Saturday, June 9, 2007

Un-rhyming Scribbles

I had actually just spent half an hour, crafting a piece, which should have a place here on Chemical Shooter for it contains thoughts from all 4 shooters in one. But that shall remain unpublished for it was written as food for thought, for one who is in need of some Mango Liquer.

However, as I ponder back on what I wrote, I realised that while I can speak of things that are simple, truthful and rationale, I do not always live by it. And that shall be what is shared today.

Once upon a time, I swore never to live my life by any other person's rules, except my own. While I may have tested the waters on that on more than one occasion, I AM still my own worse enemy, with the many great assumptions and expectations in my head.

Fortunately of-late, I think I am beginning to understand what that 16 year old meant then. And I am slowly shaping the ideals of a 16 year old into the life of a 32 year old.

Puppy says it's cos I no longer fear the need to be fiercely independent. I didn't say it then, but I would now. I fully agree.
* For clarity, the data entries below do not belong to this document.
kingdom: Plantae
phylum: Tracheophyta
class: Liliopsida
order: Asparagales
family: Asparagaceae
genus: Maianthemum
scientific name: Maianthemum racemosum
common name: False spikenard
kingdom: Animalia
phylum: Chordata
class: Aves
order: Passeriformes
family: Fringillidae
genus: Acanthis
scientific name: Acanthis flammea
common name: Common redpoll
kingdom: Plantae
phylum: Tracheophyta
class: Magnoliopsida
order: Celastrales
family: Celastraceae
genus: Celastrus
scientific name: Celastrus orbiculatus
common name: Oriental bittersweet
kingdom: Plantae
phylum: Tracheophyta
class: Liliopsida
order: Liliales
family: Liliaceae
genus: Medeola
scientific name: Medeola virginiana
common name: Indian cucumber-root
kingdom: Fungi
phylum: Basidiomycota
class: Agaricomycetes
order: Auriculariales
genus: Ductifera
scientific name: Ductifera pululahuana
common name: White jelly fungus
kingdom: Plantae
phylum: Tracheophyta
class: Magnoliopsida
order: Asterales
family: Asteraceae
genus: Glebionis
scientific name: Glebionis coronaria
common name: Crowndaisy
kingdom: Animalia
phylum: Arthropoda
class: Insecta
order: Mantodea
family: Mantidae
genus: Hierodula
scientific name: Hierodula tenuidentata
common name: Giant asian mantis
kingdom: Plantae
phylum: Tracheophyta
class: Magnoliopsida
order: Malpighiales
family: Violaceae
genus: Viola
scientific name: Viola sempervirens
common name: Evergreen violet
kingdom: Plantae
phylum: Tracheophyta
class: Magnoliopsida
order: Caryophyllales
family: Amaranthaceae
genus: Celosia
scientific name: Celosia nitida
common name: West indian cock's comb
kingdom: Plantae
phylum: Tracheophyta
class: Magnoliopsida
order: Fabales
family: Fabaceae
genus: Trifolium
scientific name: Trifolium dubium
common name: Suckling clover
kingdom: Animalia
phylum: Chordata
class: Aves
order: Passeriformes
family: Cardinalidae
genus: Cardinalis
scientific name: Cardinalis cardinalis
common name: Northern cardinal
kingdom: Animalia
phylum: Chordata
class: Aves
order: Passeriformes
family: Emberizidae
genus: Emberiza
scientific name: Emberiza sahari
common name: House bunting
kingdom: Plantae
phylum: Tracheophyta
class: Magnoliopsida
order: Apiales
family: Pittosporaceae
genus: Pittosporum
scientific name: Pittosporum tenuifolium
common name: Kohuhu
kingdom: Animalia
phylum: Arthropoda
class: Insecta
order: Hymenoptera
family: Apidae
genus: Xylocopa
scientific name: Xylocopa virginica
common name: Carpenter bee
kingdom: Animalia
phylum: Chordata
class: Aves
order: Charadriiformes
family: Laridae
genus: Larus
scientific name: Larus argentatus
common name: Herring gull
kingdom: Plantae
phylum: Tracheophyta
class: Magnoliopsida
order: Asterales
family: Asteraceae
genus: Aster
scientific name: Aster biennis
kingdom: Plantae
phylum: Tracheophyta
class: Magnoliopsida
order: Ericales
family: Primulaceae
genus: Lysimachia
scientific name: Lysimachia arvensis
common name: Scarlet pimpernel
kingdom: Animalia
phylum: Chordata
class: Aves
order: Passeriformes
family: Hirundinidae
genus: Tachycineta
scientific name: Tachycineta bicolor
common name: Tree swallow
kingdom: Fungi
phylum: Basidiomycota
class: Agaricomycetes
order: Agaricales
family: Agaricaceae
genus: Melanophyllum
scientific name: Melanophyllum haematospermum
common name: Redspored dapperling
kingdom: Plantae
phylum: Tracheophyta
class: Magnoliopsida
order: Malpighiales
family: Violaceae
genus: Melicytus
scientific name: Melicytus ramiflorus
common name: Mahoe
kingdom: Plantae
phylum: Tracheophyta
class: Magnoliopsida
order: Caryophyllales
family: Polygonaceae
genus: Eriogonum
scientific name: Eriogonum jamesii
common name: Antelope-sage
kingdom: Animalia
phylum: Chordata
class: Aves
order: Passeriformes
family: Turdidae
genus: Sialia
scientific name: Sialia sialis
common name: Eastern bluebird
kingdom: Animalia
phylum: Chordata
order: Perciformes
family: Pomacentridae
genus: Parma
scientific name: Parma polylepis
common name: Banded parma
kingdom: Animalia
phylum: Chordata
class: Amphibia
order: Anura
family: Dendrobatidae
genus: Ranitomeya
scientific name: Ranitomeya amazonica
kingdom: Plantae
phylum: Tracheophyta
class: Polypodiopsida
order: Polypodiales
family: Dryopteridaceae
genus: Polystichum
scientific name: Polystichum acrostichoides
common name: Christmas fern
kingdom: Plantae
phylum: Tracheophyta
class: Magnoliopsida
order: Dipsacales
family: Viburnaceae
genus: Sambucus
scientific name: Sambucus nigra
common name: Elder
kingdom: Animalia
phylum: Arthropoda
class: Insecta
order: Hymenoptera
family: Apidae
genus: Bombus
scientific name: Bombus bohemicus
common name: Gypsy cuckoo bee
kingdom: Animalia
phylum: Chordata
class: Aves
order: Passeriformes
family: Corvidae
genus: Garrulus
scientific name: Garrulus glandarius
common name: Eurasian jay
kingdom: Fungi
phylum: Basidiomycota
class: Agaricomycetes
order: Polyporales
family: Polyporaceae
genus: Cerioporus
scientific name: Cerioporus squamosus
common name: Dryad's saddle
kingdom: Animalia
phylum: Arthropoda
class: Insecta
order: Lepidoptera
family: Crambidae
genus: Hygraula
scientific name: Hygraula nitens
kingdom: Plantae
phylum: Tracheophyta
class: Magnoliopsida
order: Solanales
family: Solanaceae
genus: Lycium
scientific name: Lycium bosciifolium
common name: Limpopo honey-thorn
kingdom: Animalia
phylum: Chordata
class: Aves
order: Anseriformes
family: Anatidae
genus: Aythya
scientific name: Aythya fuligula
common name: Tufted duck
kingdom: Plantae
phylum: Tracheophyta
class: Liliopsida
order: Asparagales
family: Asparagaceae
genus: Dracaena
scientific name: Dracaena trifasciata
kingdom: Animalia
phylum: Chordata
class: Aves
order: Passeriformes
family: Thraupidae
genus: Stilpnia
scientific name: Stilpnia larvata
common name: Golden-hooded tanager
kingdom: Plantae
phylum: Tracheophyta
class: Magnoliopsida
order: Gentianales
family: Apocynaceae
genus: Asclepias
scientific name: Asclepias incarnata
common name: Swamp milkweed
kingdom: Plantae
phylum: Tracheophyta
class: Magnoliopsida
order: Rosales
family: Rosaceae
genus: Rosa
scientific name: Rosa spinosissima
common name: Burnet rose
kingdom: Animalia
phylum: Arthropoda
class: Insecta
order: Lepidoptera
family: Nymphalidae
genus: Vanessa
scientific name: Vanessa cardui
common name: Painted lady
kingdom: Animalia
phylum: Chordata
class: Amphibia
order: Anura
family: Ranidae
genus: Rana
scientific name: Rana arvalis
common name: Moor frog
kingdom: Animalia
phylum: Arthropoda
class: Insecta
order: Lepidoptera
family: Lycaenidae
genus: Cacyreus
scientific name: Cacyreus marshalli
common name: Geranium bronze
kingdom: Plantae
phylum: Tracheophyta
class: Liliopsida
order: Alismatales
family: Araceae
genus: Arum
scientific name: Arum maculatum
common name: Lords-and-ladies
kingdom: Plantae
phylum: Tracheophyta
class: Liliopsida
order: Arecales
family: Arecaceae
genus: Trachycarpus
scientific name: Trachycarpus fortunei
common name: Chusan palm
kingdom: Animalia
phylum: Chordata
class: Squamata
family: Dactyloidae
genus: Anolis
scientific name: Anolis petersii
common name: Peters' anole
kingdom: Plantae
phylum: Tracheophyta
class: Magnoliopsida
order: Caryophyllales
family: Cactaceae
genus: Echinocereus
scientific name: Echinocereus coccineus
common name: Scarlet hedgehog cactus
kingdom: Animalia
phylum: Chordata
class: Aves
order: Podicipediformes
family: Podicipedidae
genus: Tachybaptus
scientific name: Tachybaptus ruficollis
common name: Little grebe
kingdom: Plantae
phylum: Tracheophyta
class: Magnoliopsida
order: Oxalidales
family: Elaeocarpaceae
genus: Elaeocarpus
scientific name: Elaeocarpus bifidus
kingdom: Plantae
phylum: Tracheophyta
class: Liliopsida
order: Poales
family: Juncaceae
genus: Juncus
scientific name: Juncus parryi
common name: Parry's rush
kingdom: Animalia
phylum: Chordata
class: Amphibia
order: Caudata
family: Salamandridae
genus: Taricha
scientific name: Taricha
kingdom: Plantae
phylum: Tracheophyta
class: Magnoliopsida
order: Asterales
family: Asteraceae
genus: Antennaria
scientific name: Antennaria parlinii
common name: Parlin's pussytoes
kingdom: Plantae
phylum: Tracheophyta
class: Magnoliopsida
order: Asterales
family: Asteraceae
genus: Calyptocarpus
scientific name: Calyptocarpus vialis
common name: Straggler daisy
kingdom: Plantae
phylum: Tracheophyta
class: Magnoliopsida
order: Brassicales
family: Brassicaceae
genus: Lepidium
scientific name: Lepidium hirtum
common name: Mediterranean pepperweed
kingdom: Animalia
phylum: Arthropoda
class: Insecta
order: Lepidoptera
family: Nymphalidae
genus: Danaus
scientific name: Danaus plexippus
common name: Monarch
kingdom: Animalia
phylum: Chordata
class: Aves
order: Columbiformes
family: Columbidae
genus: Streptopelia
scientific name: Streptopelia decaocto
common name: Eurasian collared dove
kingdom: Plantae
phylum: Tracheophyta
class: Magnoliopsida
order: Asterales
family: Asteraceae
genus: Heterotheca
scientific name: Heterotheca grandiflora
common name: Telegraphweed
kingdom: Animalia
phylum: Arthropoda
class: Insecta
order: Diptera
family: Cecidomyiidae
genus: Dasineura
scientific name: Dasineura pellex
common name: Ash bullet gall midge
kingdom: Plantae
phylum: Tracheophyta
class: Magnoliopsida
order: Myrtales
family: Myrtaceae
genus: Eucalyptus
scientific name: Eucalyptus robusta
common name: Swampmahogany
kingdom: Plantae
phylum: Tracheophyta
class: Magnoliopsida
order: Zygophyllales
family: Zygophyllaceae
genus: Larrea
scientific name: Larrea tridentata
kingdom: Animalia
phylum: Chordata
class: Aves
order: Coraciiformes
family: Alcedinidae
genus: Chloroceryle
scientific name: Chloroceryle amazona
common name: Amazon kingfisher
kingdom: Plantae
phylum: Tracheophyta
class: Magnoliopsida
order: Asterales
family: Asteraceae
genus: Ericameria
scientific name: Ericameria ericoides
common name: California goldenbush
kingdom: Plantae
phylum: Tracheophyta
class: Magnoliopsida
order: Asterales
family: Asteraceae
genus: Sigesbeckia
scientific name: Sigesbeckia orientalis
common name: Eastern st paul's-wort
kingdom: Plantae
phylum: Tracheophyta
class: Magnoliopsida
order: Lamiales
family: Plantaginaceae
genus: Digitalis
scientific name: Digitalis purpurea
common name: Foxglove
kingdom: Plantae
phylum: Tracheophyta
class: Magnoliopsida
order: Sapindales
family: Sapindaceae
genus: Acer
Twas not the intent of the 16 year old to remain an island ~ she just didn't want to end up as one in a colony.

And the 32 year old understands that now.

And so, with acknowledgment, comes acceptance.

And with acceptance there must be responsibility.

Responsibility to ourself to live our lives as a book, waiting to be written and not as a book already published.

And that's all I've gotta say about that.